5b. The players of the game will not give themselves up to addiction.
6a. We cannot allow society to be threatened by addiction.
6b. We must always be searching for profit.
6c. Rules 6a. and 6b. must never come into conflict with each other. (37)
It seems that the only proper rule is 6b, while 6c combines the previous two simply to ensure the efficiency of 6b. Similarly, 5a, 5b, and 6a merely introduce the rest. The travesty in question becomes more obvious once Noon discloses the role of the Government:
Keen for the game taxes, but fearful of the populace becoming too addicted, the Government had specified that the nation’s dominoes must contain a rare chance of losing, and losing badly […] Of course the Government got it completely wrong: the chance of losing so badly only made the punters play to win even harder. That being the nature of the human soul. (244)
The Government surely got it “wrong.” It is precisely human corruptible nature on which they counted to create the ever increasing desire in gamers. Fortunately, it is not all what the human soul is about. There is more to it. But in the profit-driven culture, it is greed and fear that sustain the game. It is, at the same time, the most desirable type of desire, because it ensures a sense of “communality.” The absence of love provides space for desire, an urge to compensate for the lack. Supposedly, the hole cannot be filled because the missing part is forever elusive. This, allegedly, condemns one to living with an ongoing feeling of longing, at least in a culture that defines the words sex and love in terms of possession.

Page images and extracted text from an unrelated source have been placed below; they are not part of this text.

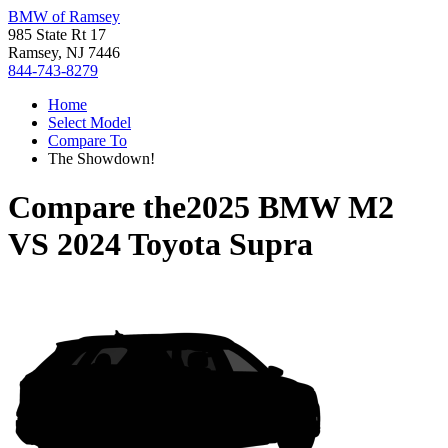
BMW of Ramsey
985 State Rt 17
Ramsey, NJ 7446
844-743-8279
Home
Select Model
Compare To
The Showdown!
Compare the
2025 BMW M2
VS
2024 Toyota Supra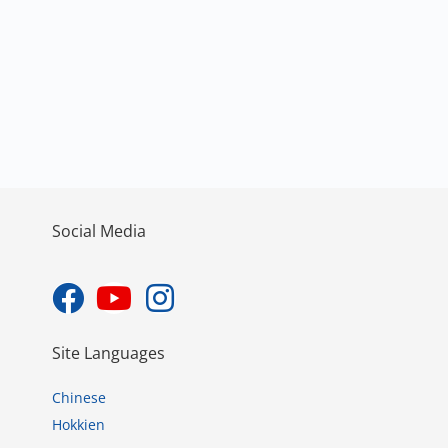
Social Media
Site Languages
Chinese
Hokkien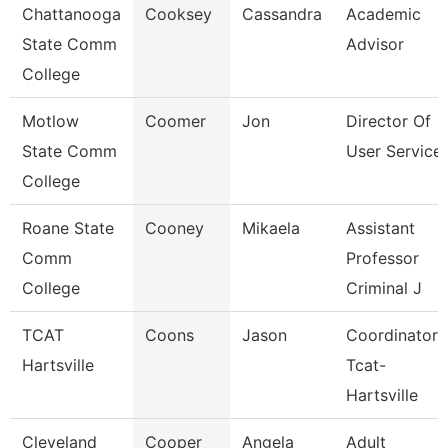
Chattanooga
Cooksey
Cassandra
Academic
State Comm
Advisor
College
Motlow
Coomer
Jon
Director Of
State Comm
User Service
College
Roane State
Cooney
Mikaela
Assistant
Comm
Professor
College
Criminal J
TCAT
Coons
Jason
Coordinator 
Hartsville
Tcat-
Hartsville
Cleveland
Cooper
Angela
Adult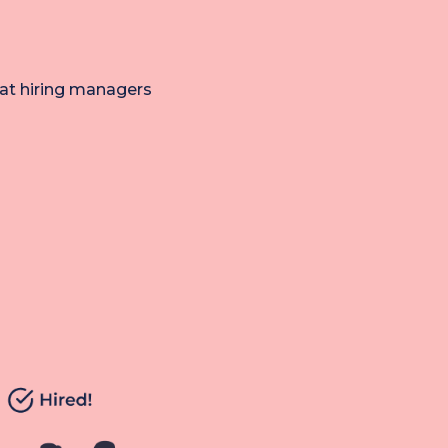
hat hiring managers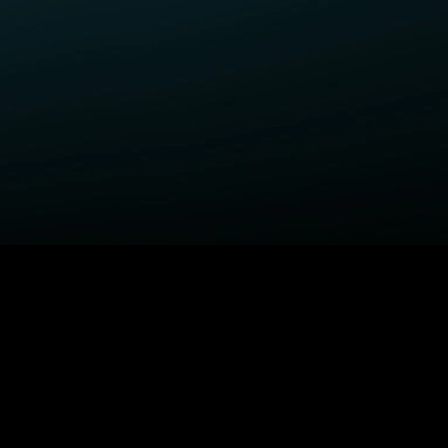
ELP
COMPANY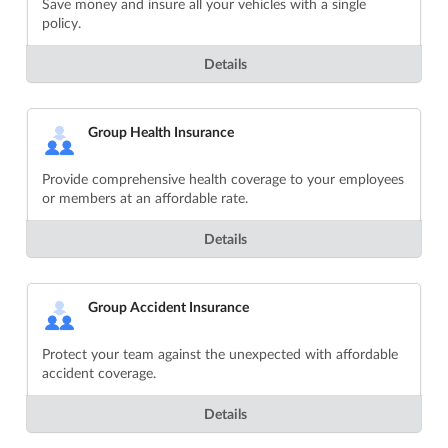
Save money and insure all your vehicles with a single
policy.
Details
Group Health Insurance
Provide comprehensive health coverage to your employees
or members at an affordable rate.
Details
Group Accident Insurance
Protect your team against the unexpected with affordable
accident coverage.
Details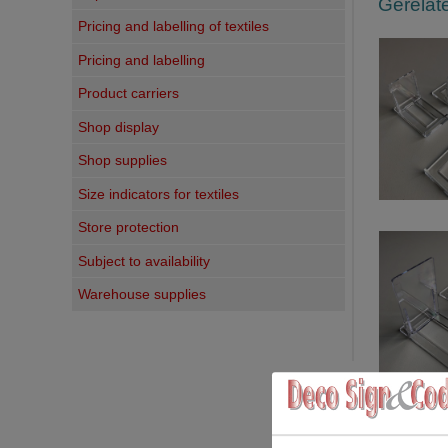
Gerelate
Pricing and labelling of textiles
Pricing and labelling
Product carriers
Shop display
Shop supplies
Size indicators for textiles
Store protection
Subject to availability
Warehouse supplies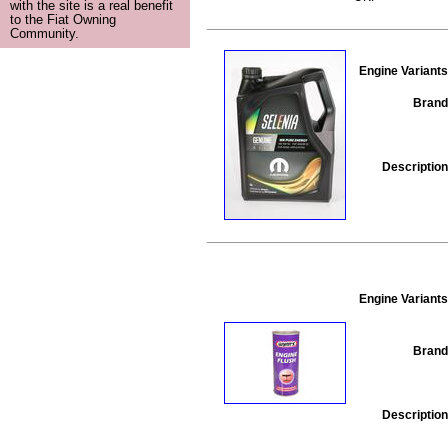
with the site is a real benefit
to the Fiat Owning
Community.
Engine Variants
Brand
Description
Engine Variants
Brand
Description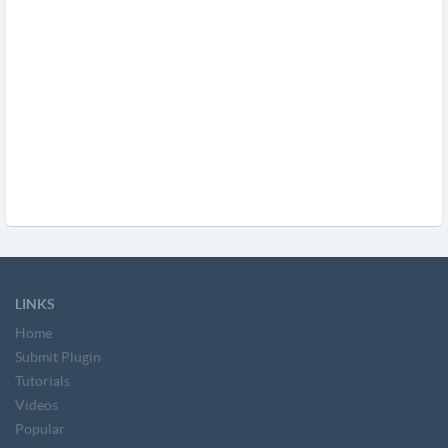
LINKS
Home
Submit Plugin
Tutorials
Videos
Popular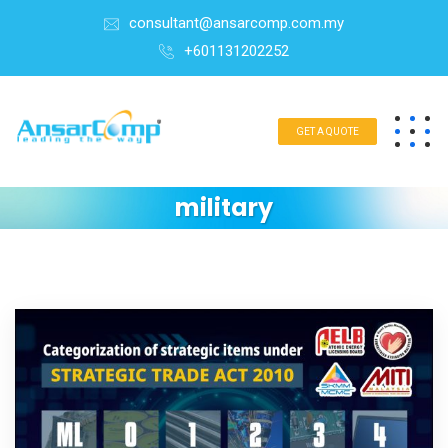
consultant@ansarcomp.com.my
+601131202252
GET A QUOTE
military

1 The terms virtual-vurtual/virtuality-vurtuality are deliberately used either interchangeably or confusingly to suggest the etymological transformations of the word virtual from signifying that what cannot be replicated into a concept that complicates the meaning because of the reference to virtual reality—technologically “mimicked” reality engendering an ontology in its own right.

2 The creation of the account of the historical Manchester and that of the novels analyzed was helped by the information received in the interviews with Andy Brydon,Hillegonda Rietveld, and Jeff Noon (Manchester, 16 June, 2008, London 20, June 2008, and London 26 June, 2008, respectively). Brydon, as a Mancunian and the curator in Urbis Centre provided the material related to the Hacienda days, but also to the changes in the city that happened in the aftermath. Hillegonda Rietveld--once a DJ at the Hacienda and a member of the band Quando Quango, now reader in cultural studies, teaching courses in music and sonic media at London South Bank University—provided a testimonial of an insider of the Music City about its heyday and a downward passage from a troublesome empire of creativity to the increasingly mindless crime emporium. Noon—a native Mancunian who moved to Brighton and has lived there for the past decade or so, elucidated the reality behind the fictionalized Manchester, its streets paved by broken glass, and wandering souls, paralleling the life narratives that inspired it.

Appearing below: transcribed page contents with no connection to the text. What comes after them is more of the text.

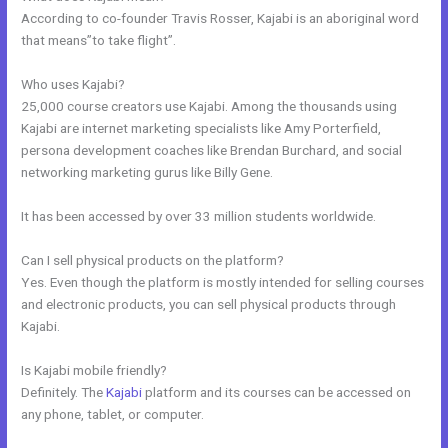
According to co-founder Travis Rosser, Kajabi is an aboriginal word
that means”to take flight”.
Who uses Kajabi?
25,000 course creators use Kajabi. Among the thousands using
Kajabi are internet marketing specialists like Amy Porterfield,
persona development coaches like Brendan Burchard, and social
networking marketing gurus like Billy Gene.
It has been accessed by over 33 million students worldwide.
Can I sell physical products on the platform?
Yes. Even though the platform is mostly intended for selling courses
and electronic products, you can sell physical products through
Kajabi.
Is Kajabi mobile friendly?
Definitely. The
Kajabi
platform and its courses can be accessed on
any phone, tablet, or computer.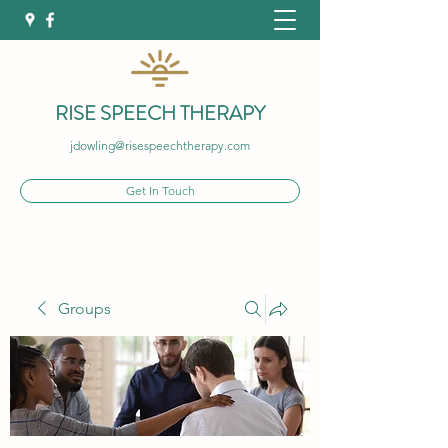
RISE SPEECH THERAPY
jdowling@risespeechtherapy.com
Get In Touch
Groups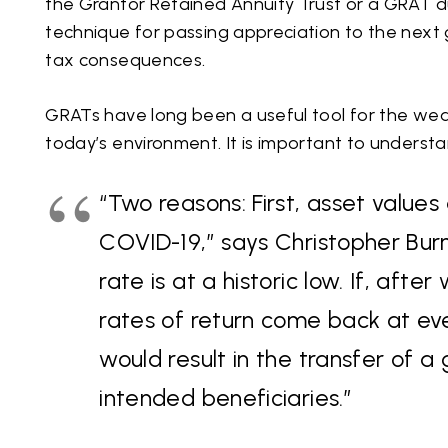
the Grantor Retained Annuity Trust or a GRAT du
technique for passing appreciation to the next g
tax consequences.
GRATs have long been a useful tool for the wea
today’s environment. It is important to underst
“Two reasons: First, asset value
COVID-19,” says Christopher Burn
rate is at a historic low. If, aft
rates of return come back at e
would result in the transfer of a 
intended beneficiaries.”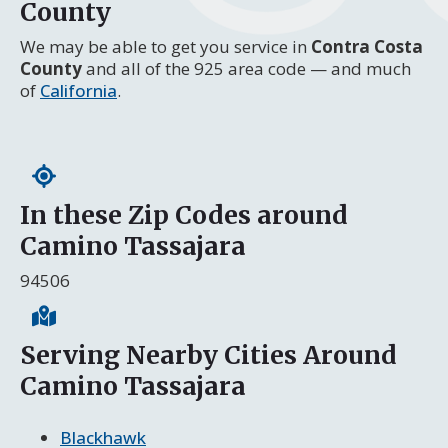
County
We may be able to get you service in
Contra Costa
County
and all of the 925 area code — and much
of
California
.
In these Zip Codes around
Camino Tassajara
94506
Serving Nearby Cities Around
Camino Tassajara
Blackhawk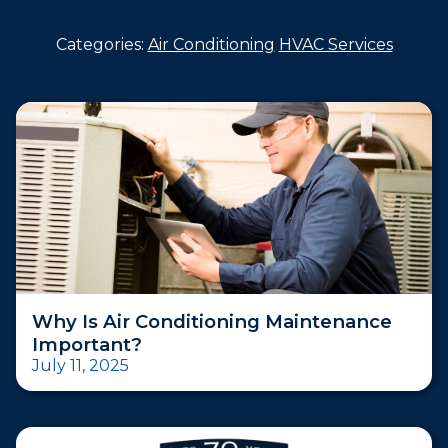
Categories:
Air Conditioning
HVAC Services
Why Is Air Conditioning Maintenance
Important?
July 11, 2025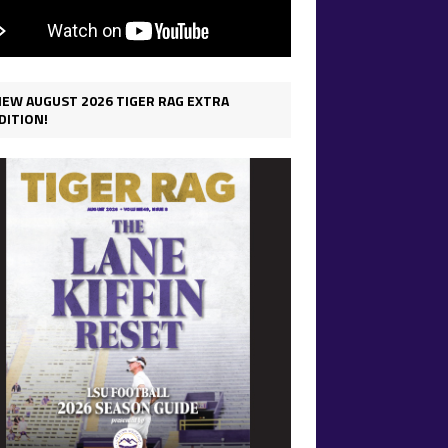
IEW AUGUST 2026 TIGER RAG EXTRA
DITION!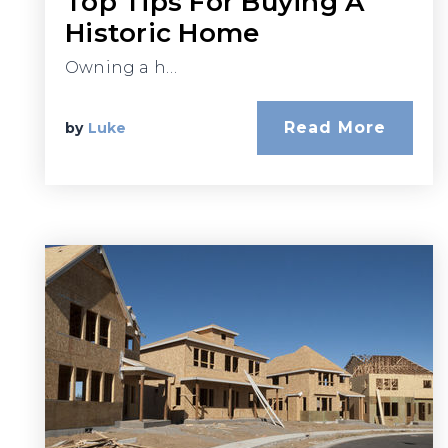
Top Tips For Buying A
Historic Home
Owning a h…
Read More
by
Luke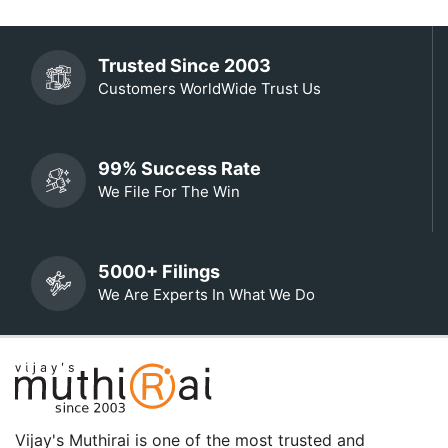
Trusted Since 2003
Customers WorldWide Trust Us
99% Success Rate
We File For The Win
5000+ Filings
We Are Experts In What We Do
Vijay's Muthirai is one of the most trusted and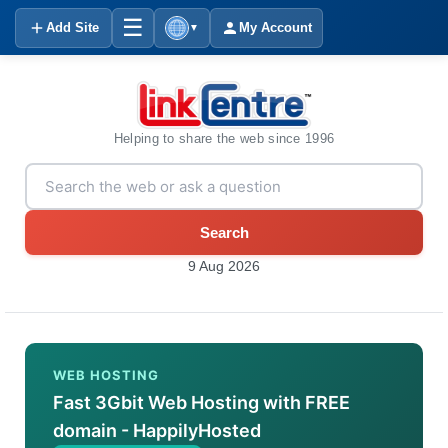
☰
Add Site
My Account
▼
Helping to share the web since 1996
Search
9 Aug 2026
WEB HOSTING
Fast 3Gbit Web Hosting with FREE
domain - HappilyHosted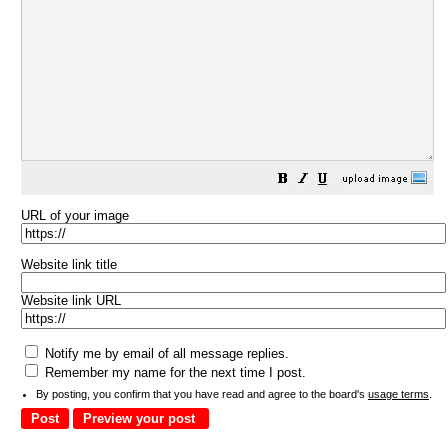
URL of your image
Website link title
Website link URL
Notify me by email of all message replies.
Remember my name for the next time I post.
By posting, you confirm that you have read and agree to the board's
usage terms
.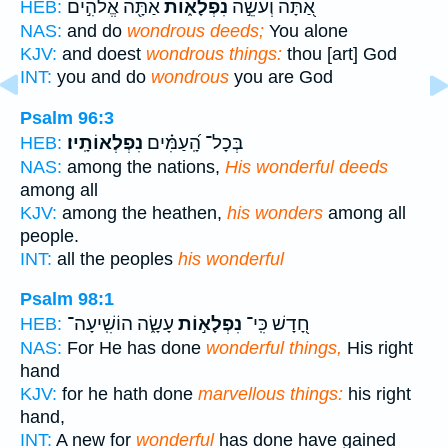
אַתָּ֖ה אֱלֹהִ֣ים
נִפְלָא֑וֹת
אַ֭תָּה וְעֹשֵׂ֣ה
HEB:
NAS:
and do
wondrous deeds;
You alone
KJV:
and doest
wondrous things:
thou [art] God
INT:
you and do
wondrous
you are God
Psalm 96:3
נִפְלְאוֹתָֽיו׃
בְּכָל־ הָֽ֝עַמִּ֗ים
HEB:
NAS:
among the nations,
His wonderful deeds
among all
KJV:
among the heathen,
his wonders
among all
people.
INT:
all the peoples
his wonderful
Psalm 98:1
עָשָׂ֑ה הוֹשִֽׁיעָה־
נִפְלָא֣וֹת
חָ֭דָשׁ כִּֽי־
HEB:
NAS:
For He has done
wonderful things,
His right
hand
KJV:
for he hath done
marvellous things:
his right
hand,
INT:
A new for
wonderful
has done have gained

3 A critique of the media’s complicity in the massification of culture: “Mass(age) is the message.” Jean Baudrillard, In the Shadow of the Silent Majorities (44).

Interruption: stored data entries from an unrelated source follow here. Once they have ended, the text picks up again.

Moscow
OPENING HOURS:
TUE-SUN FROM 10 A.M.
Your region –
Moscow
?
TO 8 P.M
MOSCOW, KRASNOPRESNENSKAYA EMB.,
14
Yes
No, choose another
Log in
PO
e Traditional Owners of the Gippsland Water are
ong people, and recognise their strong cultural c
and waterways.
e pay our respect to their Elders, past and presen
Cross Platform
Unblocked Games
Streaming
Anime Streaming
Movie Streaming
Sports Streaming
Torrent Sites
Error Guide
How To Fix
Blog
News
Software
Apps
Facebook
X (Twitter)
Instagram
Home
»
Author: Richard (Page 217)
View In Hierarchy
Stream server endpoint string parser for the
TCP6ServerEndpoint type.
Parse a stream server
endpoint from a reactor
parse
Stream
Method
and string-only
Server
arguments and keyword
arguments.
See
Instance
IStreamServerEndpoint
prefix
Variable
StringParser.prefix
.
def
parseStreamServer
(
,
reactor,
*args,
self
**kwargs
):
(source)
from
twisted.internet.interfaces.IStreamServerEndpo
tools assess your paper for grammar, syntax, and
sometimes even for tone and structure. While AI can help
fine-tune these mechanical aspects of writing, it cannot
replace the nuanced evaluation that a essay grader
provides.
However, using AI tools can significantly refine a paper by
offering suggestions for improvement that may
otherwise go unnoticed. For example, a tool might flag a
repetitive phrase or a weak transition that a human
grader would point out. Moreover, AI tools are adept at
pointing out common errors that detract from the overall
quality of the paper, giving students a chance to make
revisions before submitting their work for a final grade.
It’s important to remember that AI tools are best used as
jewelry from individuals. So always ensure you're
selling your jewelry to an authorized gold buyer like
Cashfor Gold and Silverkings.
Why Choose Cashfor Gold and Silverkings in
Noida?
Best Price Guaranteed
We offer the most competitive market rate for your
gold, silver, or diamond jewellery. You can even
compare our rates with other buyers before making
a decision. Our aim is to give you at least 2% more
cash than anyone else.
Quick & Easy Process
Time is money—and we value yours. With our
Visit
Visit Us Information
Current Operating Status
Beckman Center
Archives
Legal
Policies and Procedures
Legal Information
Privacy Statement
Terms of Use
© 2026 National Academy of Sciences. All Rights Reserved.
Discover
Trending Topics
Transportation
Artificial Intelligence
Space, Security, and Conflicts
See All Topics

4 “Surface and appearance, that is the space of seduction. Seduction as a mastering of the reign of appearances opposes power as a mastering of the universe of meaning.” Jean Baudrillard, The Ecstasy of Communication (62).

5 The Haçienda Apartments. Manchester, 2008.

6 Nikolina Nedeljkov, Narrow Daylighte (http://www.youtube.com/watch?v=PXHue62u-zI&feature=plcp)

7 McKenzie Wark’s Gamer Theory (2007) is not paginated. Instead, the text is divided into numbered paragraphs. I provide the paragraph numbers in square brackets, the way they appear in the original.